Tam-Tham Helen, Perri Giulia-Anna, Freedman Amy
Family physician, palliative care consulting physician, and Clinical Assistant Professor in the departments of family medicine, oncology, and community health sciences at the University of Calgary in Alberta.
Palliative care physician and Medical Director for Palliative Care at Baycrest Health Sciences Centre in Toronto, Ont, and Assistant Professor in the Division of Palliative Care in the Department of Family and Community Medicine at the University of Toronto.
Can Fam Physician. 2025 Feb;71(2):122-127. doi: 10.46747/cfp.7102122.
To describe the provision of primary and specialist palliative care for older adults with advanced chronic kidney disease (CKD).
Population-based retrospective descriptive cohort study using electronic health records.
St Michael's Hospital Academic Family Health Team, including 5 clinics and an interdisciplinary home-based outreach team, in Toronto, Ont.
Older adults who are 65 years of age or older with advanced CKD and undergoing community-based nondialysis kidney care between April 1, 2012, and April 1, 2022, with at least 1 year of follow-up.
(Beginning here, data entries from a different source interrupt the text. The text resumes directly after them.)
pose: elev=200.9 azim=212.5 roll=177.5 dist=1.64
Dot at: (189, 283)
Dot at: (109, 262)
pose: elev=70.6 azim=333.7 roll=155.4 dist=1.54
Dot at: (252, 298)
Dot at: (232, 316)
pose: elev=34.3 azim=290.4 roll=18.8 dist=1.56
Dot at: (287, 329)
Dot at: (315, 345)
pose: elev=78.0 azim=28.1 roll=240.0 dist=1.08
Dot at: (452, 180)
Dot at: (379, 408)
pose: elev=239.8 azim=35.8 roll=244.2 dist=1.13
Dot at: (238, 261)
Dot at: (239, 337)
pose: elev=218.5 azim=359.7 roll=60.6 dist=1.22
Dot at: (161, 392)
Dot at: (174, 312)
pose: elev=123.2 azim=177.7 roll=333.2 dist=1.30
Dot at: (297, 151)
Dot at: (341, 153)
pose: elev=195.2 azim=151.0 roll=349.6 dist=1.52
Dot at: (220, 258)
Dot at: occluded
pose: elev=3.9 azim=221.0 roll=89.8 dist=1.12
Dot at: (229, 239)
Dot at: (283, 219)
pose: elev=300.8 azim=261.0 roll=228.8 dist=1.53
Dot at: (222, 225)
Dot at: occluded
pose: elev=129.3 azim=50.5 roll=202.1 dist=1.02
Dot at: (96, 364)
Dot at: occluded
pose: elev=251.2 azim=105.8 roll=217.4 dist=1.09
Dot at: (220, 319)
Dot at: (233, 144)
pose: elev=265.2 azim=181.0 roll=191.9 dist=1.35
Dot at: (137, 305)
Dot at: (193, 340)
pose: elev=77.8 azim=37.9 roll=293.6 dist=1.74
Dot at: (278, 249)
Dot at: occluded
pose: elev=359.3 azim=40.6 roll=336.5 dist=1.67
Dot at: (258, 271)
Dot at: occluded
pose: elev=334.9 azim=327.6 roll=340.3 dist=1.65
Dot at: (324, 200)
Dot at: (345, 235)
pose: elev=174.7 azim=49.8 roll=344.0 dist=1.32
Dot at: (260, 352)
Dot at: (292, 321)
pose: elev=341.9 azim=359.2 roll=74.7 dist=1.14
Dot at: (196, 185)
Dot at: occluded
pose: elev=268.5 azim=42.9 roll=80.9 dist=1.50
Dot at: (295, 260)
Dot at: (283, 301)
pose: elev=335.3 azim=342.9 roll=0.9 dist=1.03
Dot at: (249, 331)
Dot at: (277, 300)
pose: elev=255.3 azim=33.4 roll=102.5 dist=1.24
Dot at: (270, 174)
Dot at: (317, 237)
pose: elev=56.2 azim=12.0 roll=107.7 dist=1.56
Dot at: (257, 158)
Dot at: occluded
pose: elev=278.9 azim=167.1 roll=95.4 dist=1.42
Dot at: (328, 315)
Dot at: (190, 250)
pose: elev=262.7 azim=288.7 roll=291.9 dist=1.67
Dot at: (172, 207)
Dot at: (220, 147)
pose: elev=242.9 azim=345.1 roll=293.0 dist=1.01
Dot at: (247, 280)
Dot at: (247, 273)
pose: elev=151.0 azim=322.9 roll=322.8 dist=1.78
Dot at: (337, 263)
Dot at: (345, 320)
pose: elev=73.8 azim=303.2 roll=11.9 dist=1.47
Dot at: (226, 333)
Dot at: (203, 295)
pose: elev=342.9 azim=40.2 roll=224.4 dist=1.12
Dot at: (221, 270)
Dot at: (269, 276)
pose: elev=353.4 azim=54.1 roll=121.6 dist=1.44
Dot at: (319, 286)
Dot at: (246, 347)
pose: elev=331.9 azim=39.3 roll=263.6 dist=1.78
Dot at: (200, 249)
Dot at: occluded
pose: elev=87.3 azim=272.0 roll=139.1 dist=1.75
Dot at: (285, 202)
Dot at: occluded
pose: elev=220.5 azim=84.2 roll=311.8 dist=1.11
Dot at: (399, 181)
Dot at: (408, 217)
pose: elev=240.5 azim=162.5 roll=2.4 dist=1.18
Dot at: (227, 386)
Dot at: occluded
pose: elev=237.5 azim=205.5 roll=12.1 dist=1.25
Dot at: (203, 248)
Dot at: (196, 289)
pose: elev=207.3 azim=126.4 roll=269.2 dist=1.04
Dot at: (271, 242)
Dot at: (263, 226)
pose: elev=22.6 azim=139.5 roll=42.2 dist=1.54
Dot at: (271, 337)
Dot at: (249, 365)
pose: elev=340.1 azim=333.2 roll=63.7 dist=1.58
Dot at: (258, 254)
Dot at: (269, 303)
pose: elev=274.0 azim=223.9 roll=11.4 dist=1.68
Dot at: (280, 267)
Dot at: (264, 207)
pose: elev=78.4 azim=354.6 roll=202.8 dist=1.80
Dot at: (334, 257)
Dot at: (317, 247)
Prevalence of advance care planning, goals of care (GOC) discussions, access to specialized palliative care, frequency of hospitalizations, places of deaths, and mean survival time.
The study included 47 older adults with advanced CKD who were not undergoing dialysis and receiving primary care. Sixty-eight percent were female (n=32), and the mean (SD) age was 81 (8) years. The mean (SD) number of comorbidities was 5 (2). Almost half of the patients (n=22) lived alone. Seventy percent of the cohort (n=33) had a documented substitute decision maker. Approximately one-third of the cohort (n=16) had GOC conversations involving prognosis, hospital transfer, place of death, and treatment goals. Forty-seven percent (n=22) accessed specialist palliative care during follow-up. Seventy-four percent (n=35) had 1 or more hospitalization. Thirty-two percent (n=8) died at home. The mean (SD) survival time was 2 (2) years.
A palliative approach to care including advance care planning and GOC conversations would be appropriate for older adults with advanced CKD given their high rates of comorbidities, hospitalizations, and mortality. Primary care providers might experience challenges facilitating conversations in this population, highlighting opportunities for enhanced training and point-of-care interventions, and facilitating access to specialist palliative care consultations when appropriate.
描述为患有晚期慢性肾脏病(CKD)的老年人提供初级和专科姑息治疗的情况。
基于人群的回顾性描述性队列研究,使用电子健康记录。
安大略省多伦多市圣迈克尔医院学术家庭健康团队,包括5个诊所和一个跨学科的居家外展团队。
2012年4月1日至2022年4月1日期间年龄在65岁及以上、患有晚期CKD且正在接受社区非透析肾脏护理、随访时间至少1年的老年人。
预先护理计划的普及率、护理目标(GOC)讨论情况、获得专科姑息治疗的情况、住院频率、死亡地点及平均生存时间。
该研究纳入了47名未接受透析且正在接受初级护理的患有晚期CKD的老年人。68%为女性(n = 32),平均(标准差)年龄为81(8)岁。平均(标准差)合并症数量为5(2)种。近一半患者(n = 22)独居。70%的队列(n = 33)有记录在案的替代决策者。约三分之一的队列(n = 16)进行了涉及预后、转院、死亡地点和治疗目标的GOC对话。47%(n = 22)在随访期间获得了专科姑息治疗。74%(n = 35)有1次或更多次住院。32%(n = 8)在家中死亡。平均(标准差)生存时间为2(2)年。
鉴于患有晚期CKD的老年人合并症、住院率和死亡率较高,采用包括预先护理计划和GOC对话在内的姑息治疗方法是合适的。初级保健提供者在促进该人群的对话时可能会遇到挑战,这凸显了加强培训和即时护理干预的机会,并在适当时候促进获得专科姑息治疗咨询。